▶ _TEXT SECTION_
——
# Joint Compound with Dust Control



## jmda (Nov 14, 2007)

Used this for the first time myself and so far I like it. A little heavy when working with it - seems like it will be great for small patches. I had to replace a couple of full sheets and fix the rest of the joints on a large garage wall and was wondering about thinning it to make it a little easier to work with.

I definitely like the way the dust just falls to the ground.

Any experience with this product?


----------



## Kelly Painting (Apr 17, 2007)

I use it for everything, not because it may be the best, just because I'm comfortable with it. I use it to texture whole ceilings. Please don't tell me 
I've been doing it wrong for years and I could be saving myself time and money using something else. We old timers hate trying anything new.


----------



## Workaholic (Apr 17, 2007)

I too use it for most everything unless I am using the 20 minute stuff. I prefer real drywall mud over the hot mud but sometimes time takes precedence.


----------



## Msargent (Jan 16, 2009)

Yep I like it alot . It will soon be all I use in repaints.


----------



## daArch (Mar 15, 2008)

I'm an out-of-the-loop idiot, tell me more.

Who makes it, what does the container look like, etc ?


----------



## NEPS.US (Feb 6, 2008)

http://www.downwithdust.com/about_compound.php


----------



## Msargent (Jan 16, 2009)

Bill the downside is im used to 5 gal buckets and this is 3.5gal.But clean up is better than old Jc.


----------



## ParagonVA (Feb 3, 2009)

very interesting- never seen this product b4. Perhaps they don't have it here yet- or maybe I just haven't noticed it yet. 

thanx fo' the info:thumbsup:


----------



## jonnythecutter (Mar 10, 2009)

CGC dust control drywall compound is the stuff here in Toronto...
——
▶ _EXERCISE TASKS_
• 1. In the dust-control joint compound thread, what size container does Msargent say the product comes in?
• 2. Pick up the dust-control joint compound thread after its final post and keep it going.
The lines that follow have nothing to do with the dust-control joint compound thread.

▶ _RECORDED DATA_
——
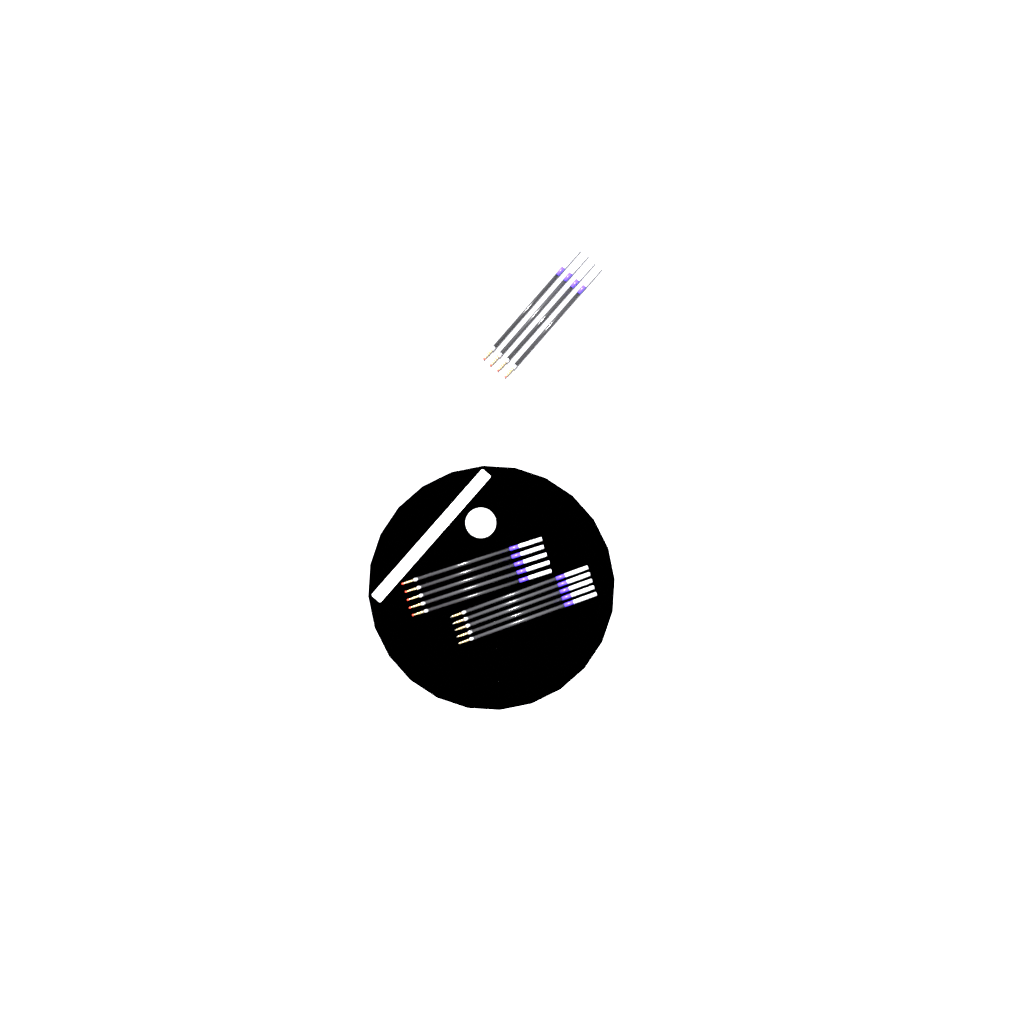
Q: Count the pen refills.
——
▶ _EXPECTED OUTPUTS_
• 1. 3.5 gallons.

• 2.
----------



## jmda (Nov 14, 2007)

For those of you using it a lot - can you thin it with water to make it a little easier to work with when doing a lot of taping?

Normally I only do small patches and skim coating, so this will be a product I will use often from now on. The clean up is awesome.

On this current project I am doing a lot of taping and mudding.


----------



## paintguy48 (May 1, 2009)

Man I wish I would have seen or heard of this. Just finished floating out damaged drywall from stripping wallpaper. Damn


----------



## chrisn (Jul 15, 2007)

Great stuff, it is all I have used for about a year now. 3 and 1/2 is easier to lug around also.


----------



## daArch (Mar 15, 2008)

So can I assume it feathers as well as the "dusty" stuff?

3 gal buckets ain't so bad. That's what I prefer for my water and trash buckets when I'm at the wall (obviously empty and cleaned). And finding paste in 3 gal buckets is getting tough. 

And I won't mention the aging back does prefer lighter weights to lug around. 5's full of mud are not the best for me - although I'll never admit it.


----------



## Msargent (Jan 16, 2009)

Only thing i dont like is if you play with the mud it will pull but so will all of them just seems to pull more.


----------



## MAK-Deco (Apr 17, 2007)

Msargent said:


> Yep I like it alot . It will soon be all I use in repaints.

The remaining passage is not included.